### READING TEXT ###
Diamonds Could Help Lasers Recharge Drones

Diamonds Could Help Lasers Recharge Drones


The same rare gemstones that facilitate nuptials worldwide could one day help recharge drones in midflight.

The military has long experimented with directed-energy weapons, and the same lasers that scorch enemy drones could recharge the solar panels on friendly UAVs. École polytechnique fédérale de Lausanne (EPFL) spin-off LakeDiamond wants to use diamonds to make the whole process more efficient.

LakeDiamond is quick to point out that their lasers won’t damage human eyes or skin, since the process is actually intended for civilian drones. Power beaming, itself, isn’t an especially novel concept, but the advent of unmanned aerial vehicles makes a laser recharge system (or laser weapon) a lot more viable.

As EPFL points out, standard laser beams expand slightly as they travel, leading to a loss in density. By using a small square lab-grown diamond as the optical component, LakeDiamond produces a beam with a larger diameter, and its rays stay parallel for up to several hundred meters. The laser sports a wavelength of 1.5 µm, and the beam is a mere few dozen watts strong.

The results are historical.

“LakeDiamond's system holds the world record for continuous operation using a wavelength in the middle of the infrared range – it delivers more than 30 watts in its base configuration,” claims EPFL.
### RECORDS SHOWN ###
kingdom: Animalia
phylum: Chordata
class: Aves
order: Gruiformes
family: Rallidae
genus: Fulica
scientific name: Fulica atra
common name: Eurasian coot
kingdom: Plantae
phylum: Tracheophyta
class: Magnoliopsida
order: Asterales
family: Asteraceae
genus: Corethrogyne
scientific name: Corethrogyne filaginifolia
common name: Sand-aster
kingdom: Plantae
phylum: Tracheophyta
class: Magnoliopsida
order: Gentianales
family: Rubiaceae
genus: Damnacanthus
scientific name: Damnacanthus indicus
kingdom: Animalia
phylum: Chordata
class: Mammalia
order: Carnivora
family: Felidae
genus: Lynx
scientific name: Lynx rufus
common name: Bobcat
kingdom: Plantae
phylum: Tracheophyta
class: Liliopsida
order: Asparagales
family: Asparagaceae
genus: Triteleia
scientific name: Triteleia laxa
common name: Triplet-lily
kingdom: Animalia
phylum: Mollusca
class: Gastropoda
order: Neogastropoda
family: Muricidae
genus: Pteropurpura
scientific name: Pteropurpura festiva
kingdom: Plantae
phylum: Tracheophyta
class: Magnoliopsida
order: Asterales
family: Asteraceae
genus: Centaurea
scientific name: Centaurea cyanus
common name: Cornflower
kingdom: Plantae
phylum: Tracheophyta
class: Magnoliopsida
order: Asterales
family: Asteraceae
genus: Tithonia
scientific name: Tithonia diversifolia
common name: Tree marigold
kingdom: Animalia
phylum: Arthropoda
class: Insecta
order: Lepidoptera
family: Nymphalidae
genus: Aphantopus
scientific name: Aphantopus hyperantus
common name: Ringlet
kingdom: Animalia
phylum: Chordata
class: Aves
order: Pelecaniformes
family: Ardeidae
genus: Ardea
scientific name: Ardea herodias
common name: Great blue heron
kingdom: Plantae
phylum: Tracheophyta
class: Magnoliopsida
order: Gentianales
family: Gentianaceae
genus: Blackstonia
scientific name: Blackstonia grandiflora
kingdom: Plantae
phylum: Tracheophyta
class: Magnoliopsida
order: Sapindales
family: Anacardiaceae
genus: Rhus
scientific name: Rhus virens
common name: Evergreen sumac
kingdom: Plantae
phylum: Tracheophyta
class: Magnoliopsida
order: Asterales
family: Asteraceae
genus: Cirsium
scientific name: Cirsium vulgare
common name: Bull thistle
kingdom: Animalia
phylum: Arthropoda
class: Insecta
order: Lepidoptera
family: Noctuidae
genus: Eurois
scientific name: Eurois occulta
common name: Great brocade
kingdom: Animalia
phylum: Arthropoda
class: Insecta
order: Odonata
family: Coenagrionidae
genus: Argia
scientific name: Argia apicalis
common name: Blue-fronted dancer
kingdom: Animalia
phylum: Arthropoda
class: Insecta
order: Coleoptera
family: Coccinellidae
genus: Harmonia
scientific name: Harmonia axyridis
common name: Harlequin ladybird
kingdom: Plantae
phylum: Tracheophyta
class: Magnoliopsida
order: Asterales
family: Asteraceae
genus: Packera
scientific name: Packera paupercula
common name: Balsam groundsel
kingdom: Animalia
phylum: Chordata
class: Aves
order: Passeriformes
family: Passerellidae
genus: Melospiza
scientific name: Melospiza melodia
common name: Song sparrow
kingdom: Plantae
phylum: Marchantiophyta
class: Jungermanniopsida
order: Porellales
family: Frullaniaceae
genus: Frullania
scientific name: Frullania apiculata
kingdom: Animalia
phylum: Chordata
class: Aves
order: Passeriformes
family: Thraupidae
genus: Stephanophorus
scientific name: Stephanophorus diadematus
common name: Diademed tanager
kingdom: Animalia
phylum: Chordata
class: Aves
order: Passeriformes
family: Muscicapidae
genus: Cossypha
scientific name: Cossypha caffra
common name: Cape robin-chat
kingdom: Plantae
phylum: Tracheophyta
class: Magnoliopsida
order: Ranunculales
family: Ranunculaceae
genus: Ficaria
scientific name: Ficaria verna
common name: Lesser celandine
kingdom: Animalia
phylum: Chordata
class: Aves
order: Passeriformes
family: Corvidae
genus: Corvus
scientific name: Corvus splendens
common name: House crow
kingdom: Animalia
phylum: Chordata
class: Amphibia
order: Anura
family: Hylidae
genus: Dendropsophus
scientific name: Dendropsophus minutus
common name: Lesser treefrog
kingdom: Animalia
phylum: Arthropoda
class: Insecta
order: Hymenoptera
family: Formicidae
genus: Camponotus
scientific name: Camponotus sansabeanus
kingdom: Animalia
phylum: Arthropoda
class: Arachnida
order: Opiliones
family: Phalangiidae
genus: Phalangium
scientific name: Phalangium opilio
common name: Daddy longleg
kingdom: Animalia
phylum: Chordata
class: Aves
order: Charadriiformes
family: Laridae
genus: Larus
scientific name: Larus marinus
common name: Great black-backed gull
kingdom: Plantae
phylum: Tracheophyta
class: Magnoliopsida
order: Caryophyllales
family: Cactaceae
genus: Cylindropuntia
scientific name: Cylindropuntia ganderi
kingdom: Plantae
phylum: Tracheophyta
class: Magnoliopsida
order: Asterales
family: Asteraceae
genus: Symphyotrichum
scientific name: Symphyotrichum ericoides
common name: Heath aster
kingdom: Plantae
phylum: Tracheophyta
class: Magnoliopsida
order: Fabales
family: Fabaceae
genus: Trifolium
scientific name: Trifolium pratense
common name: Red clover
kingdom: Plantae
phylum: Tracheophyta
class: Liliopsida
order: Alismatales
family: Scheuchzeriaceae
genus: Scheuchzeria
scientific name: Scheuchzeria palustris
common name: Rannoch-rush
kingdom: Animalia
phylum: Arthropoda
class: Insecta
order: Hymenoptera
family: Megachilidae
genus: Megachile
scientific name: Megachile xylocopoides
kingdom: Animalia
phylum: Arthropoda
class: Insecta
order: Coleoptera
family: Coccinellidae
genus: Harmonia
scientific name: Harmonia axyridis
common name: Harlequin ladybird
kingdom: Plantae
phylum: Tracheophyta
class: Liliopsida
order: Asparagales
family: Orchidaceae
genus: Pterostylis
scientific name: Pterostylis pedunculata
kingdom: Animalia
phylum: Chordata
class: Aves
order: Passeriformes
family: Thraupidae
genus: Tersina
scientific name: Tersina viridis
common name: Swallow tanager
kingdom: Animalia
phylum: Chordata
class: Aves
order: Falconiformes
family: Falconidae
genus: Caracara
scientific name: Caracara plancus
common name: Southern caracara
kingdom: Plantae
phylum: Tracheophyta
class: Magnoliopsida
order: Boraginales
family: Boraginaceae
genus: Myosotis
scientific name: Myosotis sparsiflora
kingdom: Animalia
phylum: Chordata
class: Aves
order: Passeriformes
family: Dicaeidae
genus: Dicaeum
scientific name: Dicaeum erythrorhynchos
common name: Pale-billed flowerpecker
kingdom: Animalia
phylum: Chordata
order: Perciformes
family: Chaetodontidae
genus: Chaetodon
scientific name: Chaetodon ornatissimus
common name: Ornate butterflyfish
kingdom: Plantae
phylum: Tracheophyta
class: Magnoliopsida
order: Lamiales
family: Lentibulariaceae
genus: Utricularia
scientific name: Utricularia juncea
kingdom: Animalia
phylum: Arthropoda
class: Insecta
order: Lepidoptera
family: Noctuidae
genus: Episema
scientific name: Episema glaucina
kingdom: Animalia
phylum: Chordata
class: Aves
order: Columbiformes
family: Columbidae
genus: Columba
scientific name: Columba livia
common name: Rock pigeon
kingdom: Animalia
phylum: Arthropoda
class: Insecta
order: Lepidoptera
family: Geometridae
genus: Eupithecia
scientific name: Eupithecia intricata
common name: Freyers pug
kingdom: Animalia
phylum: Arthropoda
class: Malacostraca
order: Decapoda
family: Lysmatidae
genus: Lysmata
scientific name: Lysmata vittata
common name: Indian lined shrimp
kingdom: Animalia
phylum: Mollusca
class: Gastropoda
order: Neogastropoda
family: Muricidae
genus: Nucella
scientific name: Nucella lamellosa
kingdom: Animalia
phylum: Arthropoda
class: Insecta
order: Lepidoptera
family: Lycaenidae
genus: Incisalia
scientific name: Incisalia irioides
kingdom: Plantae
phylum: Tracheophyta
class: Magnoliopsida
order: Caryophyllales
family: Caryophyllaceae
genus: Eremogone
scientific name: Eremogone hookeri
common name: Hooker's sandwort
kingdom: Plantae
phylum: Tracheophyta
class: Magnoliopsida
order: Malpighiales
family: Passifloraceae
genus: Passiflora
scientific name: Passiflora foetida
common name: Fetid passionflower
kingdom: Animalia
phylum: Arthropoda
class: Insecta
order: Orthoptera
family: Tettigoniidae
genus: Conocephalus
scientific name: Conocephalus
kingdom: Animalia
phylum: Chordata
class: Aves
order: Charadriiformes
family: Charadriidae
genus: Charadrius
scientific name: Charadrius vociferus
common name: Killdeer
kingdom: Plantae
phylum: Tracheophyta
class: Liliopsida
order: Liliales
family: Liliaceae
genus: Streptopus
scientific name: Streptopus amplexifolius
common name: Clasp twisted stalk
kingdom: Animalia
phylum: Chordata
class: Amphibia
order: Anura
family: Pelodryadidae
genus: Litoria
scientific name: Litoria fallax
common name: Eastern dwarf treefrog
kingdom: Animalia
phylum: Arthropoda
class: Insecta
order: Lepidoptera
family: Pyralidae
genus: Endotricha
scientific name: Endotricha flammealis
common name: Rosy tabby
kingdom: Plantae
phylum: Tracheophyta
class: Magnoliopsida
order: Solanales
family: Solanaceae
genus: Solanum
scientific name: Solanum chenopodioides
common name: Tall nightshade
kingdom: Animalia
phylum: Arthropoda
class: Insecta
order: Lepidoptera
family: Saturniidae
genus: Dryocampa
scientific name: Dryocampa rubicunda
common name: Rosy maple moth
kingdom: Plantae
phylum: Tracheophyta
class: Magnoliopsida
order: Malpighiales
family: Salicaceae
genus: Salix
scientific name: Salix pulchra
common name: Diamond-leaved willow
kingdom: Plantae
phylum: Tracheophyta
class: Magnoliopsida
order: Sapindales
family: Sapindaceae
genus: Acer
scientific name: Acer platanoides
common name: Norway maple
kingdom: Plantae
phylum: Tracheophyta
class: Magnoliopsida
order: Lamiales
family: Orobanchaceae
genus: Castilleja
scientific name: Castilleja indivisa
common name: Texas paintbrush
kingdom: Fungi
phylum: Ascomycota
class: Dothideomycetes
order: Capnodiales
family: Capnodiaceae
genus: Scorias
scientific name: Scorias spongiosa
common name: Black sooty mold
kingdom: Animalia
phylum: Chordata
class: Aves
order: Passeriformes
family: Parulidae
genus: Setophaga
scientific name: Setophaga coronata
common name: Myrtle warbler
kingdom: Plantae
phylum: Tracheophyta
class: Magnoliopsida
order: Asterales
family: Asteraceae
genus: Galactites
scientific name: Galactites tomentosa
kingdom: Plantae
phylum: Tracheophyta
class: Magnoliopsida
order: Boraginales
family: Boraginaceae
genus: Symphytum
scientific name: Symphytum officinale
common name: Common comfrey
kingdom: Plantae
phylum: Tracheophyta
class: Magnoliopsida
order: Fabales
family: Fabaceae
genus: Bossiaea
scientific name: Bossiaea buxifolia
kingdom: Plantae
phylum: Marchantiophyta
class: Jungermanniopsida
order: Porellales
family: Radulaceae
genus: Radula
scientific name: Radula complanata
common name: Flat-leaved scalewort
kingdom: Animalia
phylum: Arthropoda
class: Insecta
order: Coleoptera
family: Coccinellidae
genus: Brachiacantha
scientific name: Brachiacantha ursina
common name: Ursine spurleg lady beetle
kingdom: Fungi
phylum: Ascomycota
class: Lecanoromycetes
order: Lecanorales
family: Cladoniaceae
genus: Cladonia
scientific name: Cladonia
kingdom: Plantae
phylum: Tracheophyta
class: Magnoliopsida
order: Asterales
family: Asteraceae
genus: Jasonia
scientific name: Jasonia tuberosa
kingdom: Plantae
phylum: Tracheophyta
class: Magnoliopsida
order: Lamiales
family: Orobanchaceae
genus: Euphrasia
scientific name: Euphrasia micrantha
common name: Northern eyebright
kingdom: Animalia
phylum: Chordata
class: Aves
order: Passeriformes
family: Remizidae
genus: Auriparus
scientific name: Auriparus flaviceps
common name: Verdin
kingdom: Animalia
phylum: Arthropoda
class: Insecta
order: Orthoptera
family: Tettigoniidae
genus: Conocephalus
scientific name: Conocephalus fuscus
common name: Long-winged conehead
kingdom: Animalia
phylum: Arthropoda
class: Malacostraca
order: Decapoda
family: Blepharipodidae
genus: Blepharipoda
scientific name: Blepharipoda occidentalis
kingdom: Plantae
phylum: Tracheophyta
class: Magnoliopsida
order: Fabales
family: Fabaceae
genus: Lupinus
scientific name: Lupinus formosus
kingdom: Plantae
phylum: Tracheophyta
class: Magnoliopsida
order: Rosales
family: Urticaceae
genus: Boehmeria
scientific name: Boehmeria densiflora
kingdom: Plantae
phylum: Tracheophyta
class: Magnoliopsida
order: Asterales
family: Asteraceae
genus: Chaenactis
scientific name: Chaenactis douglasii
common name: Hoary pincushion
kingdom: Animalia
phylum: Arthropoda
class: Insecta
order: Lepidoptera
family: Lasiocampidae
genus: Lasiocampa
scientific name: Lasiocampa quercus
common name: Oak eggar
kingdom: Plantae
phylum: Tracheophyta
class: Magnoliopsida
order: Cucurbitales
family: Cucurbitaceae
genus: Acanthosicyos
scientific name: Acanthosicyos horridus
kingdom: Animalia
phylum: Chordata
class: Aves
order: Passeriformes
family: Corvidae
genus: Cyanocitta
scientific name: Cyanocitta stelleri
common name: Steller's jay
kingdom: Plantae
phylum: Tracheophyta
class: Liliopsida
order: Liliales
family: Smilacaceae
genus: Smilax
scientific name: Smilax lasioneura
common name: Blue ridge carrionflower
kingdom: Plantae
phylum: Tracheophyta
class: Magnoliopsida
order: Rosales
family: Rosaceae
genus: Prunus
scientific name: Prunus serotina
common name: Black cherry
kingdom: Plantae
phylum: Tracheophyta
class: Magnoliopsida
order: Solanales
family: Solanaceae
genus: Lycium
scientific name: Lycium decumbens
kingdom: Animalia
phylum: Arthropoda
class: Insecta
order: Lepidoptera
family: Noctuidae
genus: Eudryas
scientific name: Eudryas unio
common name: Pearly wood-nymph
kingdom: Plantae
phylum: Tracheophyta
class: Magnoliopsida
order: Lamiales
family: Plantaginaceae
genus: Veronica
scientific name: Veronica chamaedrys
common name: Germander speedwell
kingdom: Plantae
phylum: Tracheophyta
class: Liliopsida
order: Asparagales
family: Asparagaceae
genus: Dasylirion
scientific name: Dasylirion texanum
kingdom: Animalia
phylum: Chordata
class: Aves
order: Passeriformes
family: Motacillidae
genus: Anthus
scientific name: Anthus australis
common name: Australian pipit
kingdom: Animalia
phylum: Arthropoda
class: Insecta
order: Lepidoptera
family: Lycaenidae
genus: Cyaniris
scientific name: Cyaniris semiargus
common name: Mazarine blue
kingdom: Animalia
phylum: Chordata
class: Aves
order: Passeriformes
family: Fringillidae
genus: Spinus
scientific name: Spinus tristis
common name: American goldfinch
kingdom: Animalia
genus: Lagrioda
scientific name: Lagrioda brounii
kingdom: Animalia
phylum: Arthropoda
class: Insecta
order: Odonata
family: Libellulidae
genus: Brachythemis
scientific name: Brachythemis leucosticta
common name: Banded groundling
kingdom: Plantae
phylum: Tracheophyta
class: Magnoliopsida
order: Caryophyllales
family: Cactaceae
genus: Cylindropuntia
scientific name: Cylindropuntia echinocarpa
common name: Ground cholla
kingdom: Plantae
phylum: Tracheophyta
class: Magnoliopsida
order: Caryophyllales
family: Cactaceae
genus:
###
**LIST OF TASKS**:
• a. What wavelength does the laser described in the drone-recharging article use?
• b. Transcribe the drone-recharging article from "LakeDiamond is quick" to "results are historical.".
• c. Render this sentence from the drone-recharging article in Spanish: "As EPFL points out, standard laser beams expand slightly as they travel, leading to a loss in density."
The listing has no connection to the drone-recharging article.

**PER-TASK ANSWERS**:
• a. 1.5 µm

• b.
LakeDiamond is quick to point out that their lasers won’t damage human eyes or skin, since the process is actually intended for civilian drones. Power beaming, itself, isn’t an especially novel concept, but the advent of unmanned aerial vehicles makes a laser recharge system (or laser weapon) a lot more viable.

As EPFL points out, standard laser beams expand slightly as they travel, leading to a loss in density. By using a small square lab-grown diamond as the optical component, LakeDiamond produces a beam with a larger diameter, and its rays stay parallel for up to several hundred meters. The laser sports a wavelength of 1.5 µm, and the beam is a mere few dozen watts strong.

The results are historical.

• c. Como señala la EPFL, los rayos láser estándar se expanden ligeramente a medida que viajan, lo que provoca una pérdida de densidad.